Dig X Investments Pty. Limited
- An "Asbestosfluf" advertisement
- Formerly: D. Jansen & Co. Pty. Limited (1968 – ?)
- Type: Private
- Industry: Insulation
- Founded: 23 January 1968; 58 years ago
- Founder: Dirk Jansen
- Defunct: 21 February 1989; 37 years ago
- Headquarters: Canberra, Australia
- Area served: Canberra
- Products: Loose-fill asbestos insulation
- Brands: Asbestosfluf

= Mr Fluffy =

Australian asbestos contamination incident

Mr Fluffy relates to widespread asbestos contamination of houses in the suburbs of Canberra, the capital city of Australia. Two companies were referred to collectively as "Mr Fluffy", a nickname coined in the 1990s for Asbestosfluf Insulations, and its successor J&H Insulation. The former was run by Canberra businessman Dirk Jansen, and the latter owned by a relative of his. The business only took on that name "Mr Fluffy" after he sold it.

The companies imported and installed fibrous, loose-fill amphibole asbestos, in most cases brown amosite from South Africa, although blue crocidolite has been detected. It was blown into the roof spaces of homes during the 1960s and 1970s, to provide thermal insulation. The companies are also believed to have sold sacks of asbestos fibre direct to home owners to insulate their own homes, and other operators may have also used the hazardous material, trying to copy Jansen's business model.

==Medical dangers==
At the time, there was limited public knowledge about the dangers of exposure to asbestos. Subsequently, cases of mesothelioma, asbestosis, lung cancer, and other asbestos-related diseases have become well publicised. Testing in the affected houses revealed the ongoing possibility of exposure to loose asbestos fibres. The loose-fill amosite asbestos used by Mr Fluffy was especially hazardous, because its lack of a bonding agent allowed it to migrate easily to hidden corners and cracks inside a residence.

==Affected areas==
In 2015, the Government of the Australian Capital Territory released a list of places affected by Mr Fluffy insulation contamination, which totalled 1,022 properties. It is believed that up to 30,000 people may have been affected over the years.

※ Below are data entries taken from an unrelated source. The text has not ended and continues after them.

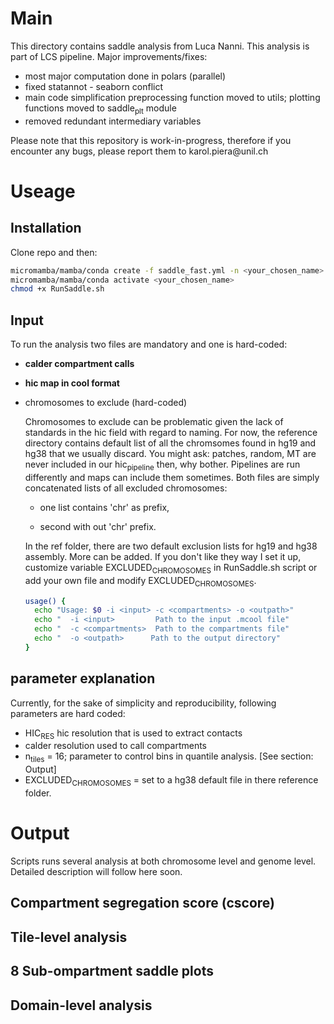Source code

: #+AUTHOR: Karol Piera

* Main

This directory contains saddle analysis from Luca Nanni. This analysis is part of LCS pipeline.
Major improvements/fixes:
- most major computation done in polars (parallel)
- fixed statannot - seaborn conflict
- main code simplification preprocessing function moved to utils; plotting functions moved to saddle_plt module
- removed redundant intermediary variables
    
Please note that this repository is work-in-progress, therefore if you encounter any bugs, please report them to karol.piera@unil.ch
  
* Useage

** Installation
Clone repo and then:
#+begin_src bash
  micromamba/mamba/conda create -f saddle_fast.yml -n <your_chosen_name>
  micromamba/mamba/conda activate <your_chosen_name>
  chmod +x RunSaddle.sh
#+end_src

** Input 
To run the analysis two files are mandatory and one is hard-coded:
- *calder compartment calls*
- *hic map in cool format*
- chromosomes to exclude (hard-coded)

  Chromosomes to exclude can be problematic given the lack of standards in the hic field with regard to naming. For now, the reference directory contains default list of all the chromsomes found in hg19 and hg38 that we usually discard. You might ask: patches, random, MT are never included in our hic_pipeline then, why bother. Pipelines are run differently and maps can include them sometimes. Both files are simply concatenated lists of all excluded chromosomes:
  + one list contains 'chr' as prefix,

  + second with out 'chr' prefix.
    
  In the ref folder, there are two default exclusion lists for hg19 and hg38 assembly. More can be added. If you don't like they way I set it up, customize variable EXCLUDED_CHROMOSOMES in RunSaddle.sh script or add your own file and modify EXCLUDED_CHROMOSOMES. 
  
 #+begin_src bash
   usage() {
     echo "Usage: $0 -i <input> -c <compartments> -o <outpath>"
     echo "  -i <input>         Path to the input .mcool file"
     echo "  -c <compartments>  Path to the compartments file"
     echo "  -o <outpath>      Path to the output directory"
   }   
 #+end_src
 
** parameter explanation 
Currently, for the sake of simplicity and reproducibility, following parameters are hard coded:
- HIC_RES hic resolution that is used to extract contacts
- calder resolution used to call compartments
- n_tiles = 16; parameter to control bins in quantile analysis. [See section: Output]
- EXCLUDED_CHROMOSOMES = set to a hg38 default file in there reference folder.

* Output
Scripts runs several analysis at both chromosome level and genome level. Detailed description will follow here soon.

** Compartment segregation score (cscore)

** Tile-level analysis

** 8 Sub-ompartment saddle plots

** Domain-level analysis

A significant number of the houses were developed in the Radburn scheme suburbs, Charnwood, Curtin and Garran, and a small part of Hughes. In 2014, with plans for demolition of houses under the Mr Fluffy asbestos home demolition scheme being developed, it was realised that a significant number of the houses treated with loose asbestos, and thus affected, were in the Radburn areas. This was recognised as having the potential to degrade the remaining legacy of the Radburn scheme.

Loose-fill asbestos has also been found in locations far removed from Canberra, including three confirmed locations in Lithgow, New South Wales, which is approximately 200 kilometres from Canberra. The New South Wales Government announced a buyback scheme for affected properties.

Dirk Jansen ran his company from his family home in Lyons and stored bags of asbestos fluff under his house.

==Investigation and clean-up==
Jansen started using asbestos as an insulation as early as 1967, and began using it in loose form in 1968, prompting a Commonwealth Government investigation within months. However, despite a subsequent report that indicated community exposure to asbestos was potentially "undesirable", he kept working until 1978. Jansen died in 2001 in a nursing home from a heart attack after suffering from Alzheimers for several years.

Prompted by growing public concern about the hazards of asbestos in general, and Mr Fluffy's product in particular, a Commonwealth audit in 1988 identified most of the homes in the ACT containing the insulation. Between 1989 and 1993, a clean-up program was conducted by the new ACT Government, and was thought to have remediated the problem in about 1,040 homes identified in the audit. However, residual asbestos was later found in some of the cleaned houses and others were missed altogether. That led to the creation of a community action group of affected home owners, that campaigned for a change in the policy relating to the future of their residences.

In response, a home demolition scheme was negotiated between the Government of the Australian Capital Territory and the Government of Australia in 2014. It involved a loan of about A$1 billion from the Australian Government to the ACT Government to fund the purchase of houses treated with loose-fill asbestos fibre insulation in the 1960s and 1970s, the safe demolition of those houses, and the sale of the land for redevelopment. The proceeds of the sales were to be used to assist the repayment of the loan. The first demolitions under the scheme began in July 2015.

A number of heritage homes have also been affected and will be lost, including Deasland, one of Canberra's most important historic homesteads, which was built by George Harcourt in 1893 and was demolished in early 2022.

No legal case was ever brought against the Jansen family and the use of amosite asbestos was not banned in Australia until 1989.